The energy-conservation law in the most simple case of a conservative force is immediately derived from Newton's equation of moation. A force is called conservative, if it is described by a scalar time-independent potential,
$$\vec{F}(\vec{r})=-\vec{\nabla} \phi(\vec{r}).$$
$$m \ddot{\vec{r}}=-\vec{\nabla} \phi(\vec{x}) \qquad (*).$$
Now multiply this equation with $\dot{\vec{r}}$ (scalar product). The left-hand side becomes
$$m \dot{\vec{r}} \ddot{\vec{r}}=\frac{\mathrm{d}}{\mathrm{d} t} \left ( \frac{m}{2} \dot{\vec{r}}^2 \right),$$
and the right-hand side
$$-\dot{\vec{r}} \cdot \vec{\nabla} \phi(\vec{r})=-\frac{\mathrm{d}}{\mathrm{d} t} \phi(\vec{r}).$$
Subtracting both equations leads, together with (*) to
$$\frac{\mathrm{d}}{\mathrm{d} t} \left (\frac{m}{2} \dot{\vec{r}}^2+\phi(\vec{r}) \right )=0.$$
This means that the quantity in the bracket, called the energy of the particle, is constant, i.e.,
$$E=\frac{m}{2} \dot{\vec{r}}^2 + \phi(\vec{r})=\text{const}.$$
As an example take gravity of the earth on an object. Close to earth you can write the force as
$$\vec{F}=m \vec{g},$$
Obviously this is a conservative force with
$$\phi=-m \vec{r} \cdot \vec{g},$$
$$E=\frac{m}{2} \dot{\vec{r}}^2 -m \vec{r} \cdot \vec{g}=\text{const}.$$

11. Aug 30, 2016

Staff Emeritus

12. Aug 31, 2016

### donaldparida

What do you mean by B thread?

13. Aug 31, 2016

Staff Emeritus
The level of the thread - basic.

14. Aug 31, 2016

### vanhees71

Well, B thread means you have to explain something with so many words and so little math that it becomes incomprehensible even to the expert...

15. Sep 5, 2016

### hmmm27

Potential Energy, per se, is a relationship, not a solo act.

Within the context of the object itself, no internal energy is gained by raising it up a few feet : the molecules didn't wind themselves up tighter, the amount of heat being emitted (or absorbed) didn't change, etc.

Within the context of the object and the Earth, some Potential Energy is gained in the relationship (though we just refer to the object as owning it to make sentences shorter).

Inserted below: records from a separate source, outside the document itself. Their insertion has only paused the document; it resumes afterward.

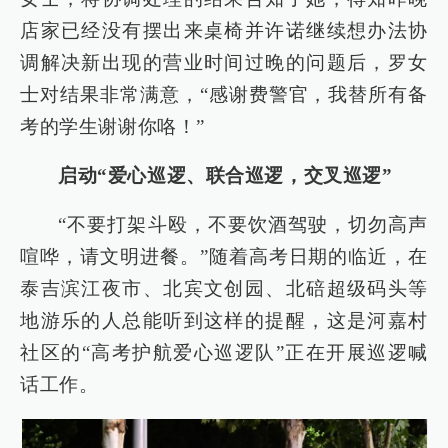
店家已经没有摆出来桌椅并许诺继续想办法协
调解决新出现的营业时间过晚的问题后，罗女
士对结果非常满意，“感谢费警官，我替所有备
考的学生谢谢你咯！”
启动“爱心巡逻、联合巡逻，交叉巡逻”
“不要打架斗殴，不要饮酒驾驶，切勿高声
喧哗，请文明进餐。”随着高考日期的临近，在
泰吉滨江夜市、北宾文创园、北碚超级码头等
地游乐的人总能听到这样的提醒，这是河嘉村
社区的“高考护航爱心巡逻队”正在开展巡逻喊
话工作。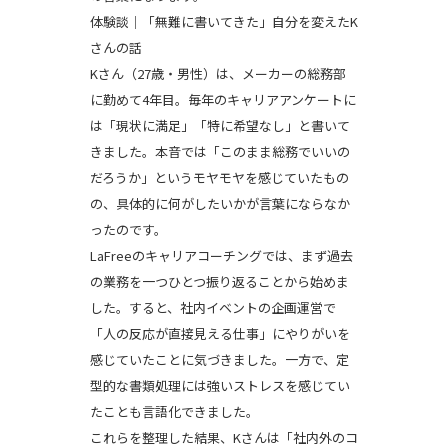
体験談｜「無難に書いてきた」自分を変えたK
さんの話
Kさん（27歳・男性）は、メーカーの総務部
に勤めて4年目。毎年のキャリアアンケートに
は「現状に満足」「特に希望なし」と書いて
きました。本音では「このまま総務でいいの
だろうか」というモヤモヤを感じていたもの
の、具体的に何がしたいかが言葉にならなか
ったのです。
LaFreeのキャリアコーチングでは、まず過去
の業務を一つひとつ振り返ることから始めま
した。すると、社内イベントの企画運営で
「人の反応が直接見える仕事」にやりがいを
感じていたことに気づきました。一方で、定
型的な書類処理には強いストレスを感じてい
たことも言語化できました。
これらを整理した結果、Kさんは「社内外のコ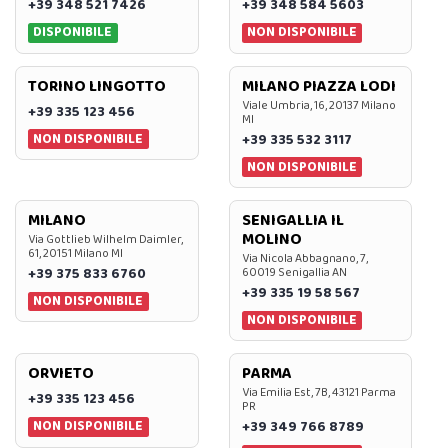
+39 348 521 7426
+39 348 584 5603
DISPONIBILE
NON DISPONIBILE
TORINO LINGOTTO
MILANO PIAZZA LODI
Viale Umbria, 16, 20137 Milano
+39 335 123 456
MI
NON DISPONIBILE
+39 335 532 3117
NON DISPONIBILE
MILANO
SENIGALLIA IL
MOLINO
Via Gottlieb Wilhelm Daimler,
61, 20151 Milano MI
Via Nicola Abbagnano, 7,
+39 375 833 6760
60019 Senigallia AN
+39 335 19 58 567
NON DISPONIBILE
NON DISPONIBILE
ORVIETO
PARMA
Via Emilia Est, 7B, 43121 Parma
+39 335 123 456
PR
NON DISPONIBILE
+39 349 766 8789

As an aside you could increase the PE by digging a hole in the ground under the object so it has farther to travel. Or, for fun, you could stand on your head, balance the object on your feet and lift the Earth, it works out the same, though the latter involves much longer numbers to get the same answer.

Help any ? or too basic.

16. Sep 8, 2016

### MicroCosmos

Sorry but i dont think so. When you release an object it transfers its potential to cinematic energy. it doesnt win anything.

17. Sep 8, 2016

### MicroCosmos

And sorry again but it cannot be both at the same time. You can get energy and give at the same time. The addition determines wheter you are losing, gaining, or remaining with the same energy.

18. Sep 8, 2016

### jbriggs444

19. Sep 8, 2016

### MicroCosmos

lol, i scrolled the whole page looking for what i was missing until i got it

20. Sep 8, 2016

### jbriggs444

I should apologize for poking fun at an unintentional mistake made by a non-native English speaker. The term is "kinetic" energy, not "cinematic" energy. Kinetic energy is the energy associated with motion. "Cinematic" has to do with motion pictures.